Tough Indian telecom rules spark foreign backlash
MUMBAI, India—Telecom companies and trade groups are urging India to soften tough new security regulations on foreign telecommunications companies -- believed to be aimed at China -- which they say could set a troubling global precedent for onerous security norms.
India's telecom infrastructure is being built almost entirely by foreign companies. That has raised concerns that the nation's vast mobile phone network -- by far the most comprehensive communication system in a country with relatively few landlines -- could be vulnerable to foreign infiltration, particularly from China.
Under guidelines proposed last week, foreign equipment makers must allow regular security inspections and make their network design and source code -- proprietary information used to run a network -- available to the Indian government. Companies would also be subject to large penalties and blacklisting for security breaches, and would have two years to replace foreign engineers with local hires.
On July 27, 11 U.S. trade groups appealed to Secretary of State Hillary Rodham Clinton to get the Indian government to suspend implementation of the new rules.
"Not only do India's new telecommunications security requirements raise potential WTO compliance concerns, if they remain unchallenged, other governments may use them to justify their own elaborate information security regimes," they wrote in a letter obtained by the Associated Press. "India's approach is establishing a dangerous precedent."
The next day, 20 groups from the U.S., Europe and Japan fired off a letter to India's home, technology and commerce ministers, calling the proposals "a nonstarter."
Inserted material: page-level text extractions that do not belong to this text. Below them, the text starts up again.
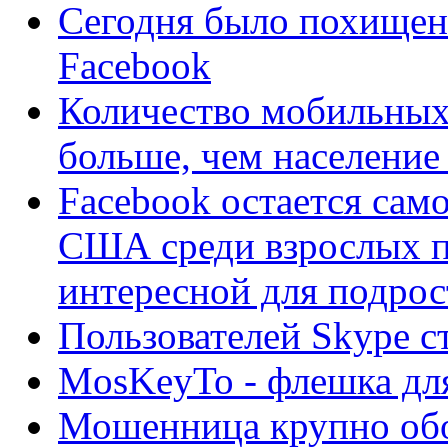
Сегодня было похищено
Facebook
Количество мобильных
больше, чем население
Facebook остается сам
США среди взрослых п
интересной для подрос
Пользователей Skype с
MosKeyTo - флешка дл
Мошенница крупно обо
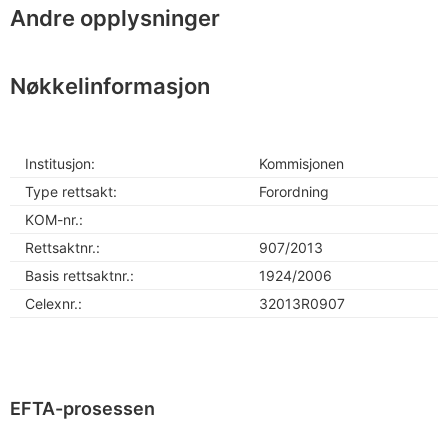
Andre opplysninger
Nøkkelinformasjon
Institusjon:
Kommisjonen
Type rettsakt:
Forordning
KOM-nr.:
Rettsaktnr.:
907/2013
Basis rettsaktnr.:
1924/2006
Celexnr.:
32013R0907
EFTA-prosessen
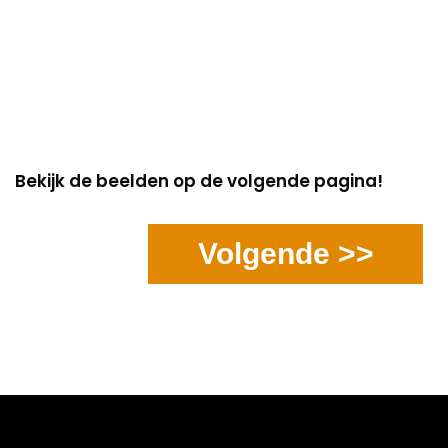
Bekijk de beelden op de volgende pagina!
Volgende >>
India began the crackdown in December, by requiring companies to get a government security clearance on telecom equipment orders. Since then, billions worth of procurement orders -- industry estimates range from $1 billion to $5 billion -- have languished awaiting security clearance.
China's Huawei and ZTE have a backlog worth an estimated $750 million.
Nokia Siemens Networks said second quarter sales fell 5 percent, to euros 3 billion ($2.2 billion), mostly because of sales blocked by India's security issues. Ericsson's quarterly India sales plunged 63 percent for largely the same reason.
Analysts and executives say India's security concerns are not unreasonable but that the measures go beyond international norms.
The U.S., Japan and Europe struggled to establish effective information security rules in the 1980s and 1990s. Rather than limiting data encryption or requiring automatic disclosure of proprietary information, most countries require disclosure only in exceptional circumstances.
"We deeply respect and support the steps taken to beef up security," said Ericsson India vice president P. Balaji. "However we feel that some of the clauses are unprecedented. We request a dialogue to ensure that the security concerns can be balanced with good international practices."
Telecom department spokesman Satyendra Prakash said telecom devices have been misused in the past, and India's response to security problems is in line with what other countries are doing. The government wants to prevent spyware and malware and has built in safeguards so source code would only be accessed if there is a security breach, he said. He declined to comment on the letters. Officials at the home ministry did not return calls seeking comment.
The crackdown comes as China gains strength in India's telecom equipment market and grabs business from Western companies like Nokia that have turned to India to make up for flagging growth in the developed world.
Chinese executives say China's telecom exports to India are about $3 billion annually, making them a significant chunk of India's estimated $21.4 billion trade deficit with China last fiscal year.
That imbalance is a concern in New Delhi, which last year imposed antidumping duties on several companies, including Huawei and ZTE.
Some feel the trade gap and historical animosity -- India and China went to war in 1962 and still tussle over their border -- also lurk behind the tough new security norms.
None of the Department of Telecommunications' official circulars single out Chinese companies for special sanction, but executives say security rules seem to be applied differently.
Some orders for equipment from Western companies got security clearance, while orders from Chinese companies did not, four executives said on condition of anonymity because of the sensitivity of the topic.
The Department of Telecommunications has also told telecom operators that certain companies -- including Huawei, ZTE and Lenovo -- have not been given security clearance to sell telecom equipment, according to a person who has seen one such letter. The person spoke anonymously for fear of undermining business relationships.
"Under the garb of security, they want to challenge the importing being done by Huawei, for example," said Sandeep Ladda, an executive director at PricewaterhouseCoopers.
Whatever the intent may be, the new rules will apply to everyone. Companies worry they could face huge liabilities for security problems outside their control and lose control of proprietary information at the core of their business.
In the event of a security breach, operators would face a penalty of 500 million rupees ($10.8 million) plus 100 percent of the value of the contract -- which often totals several hundred million dollars -- while equipment vendors could be blacklisted.
No other country imposes penalties of that size, and it's rare to punish operators for security breaches, whose provenance can be hard to trace, said Rajan Mathews, director general of the Cellular Operators Association of India, a lobby group.
"We are uncomfortable but we don't know if we have any leeway because the government has taken a hard stand," he said.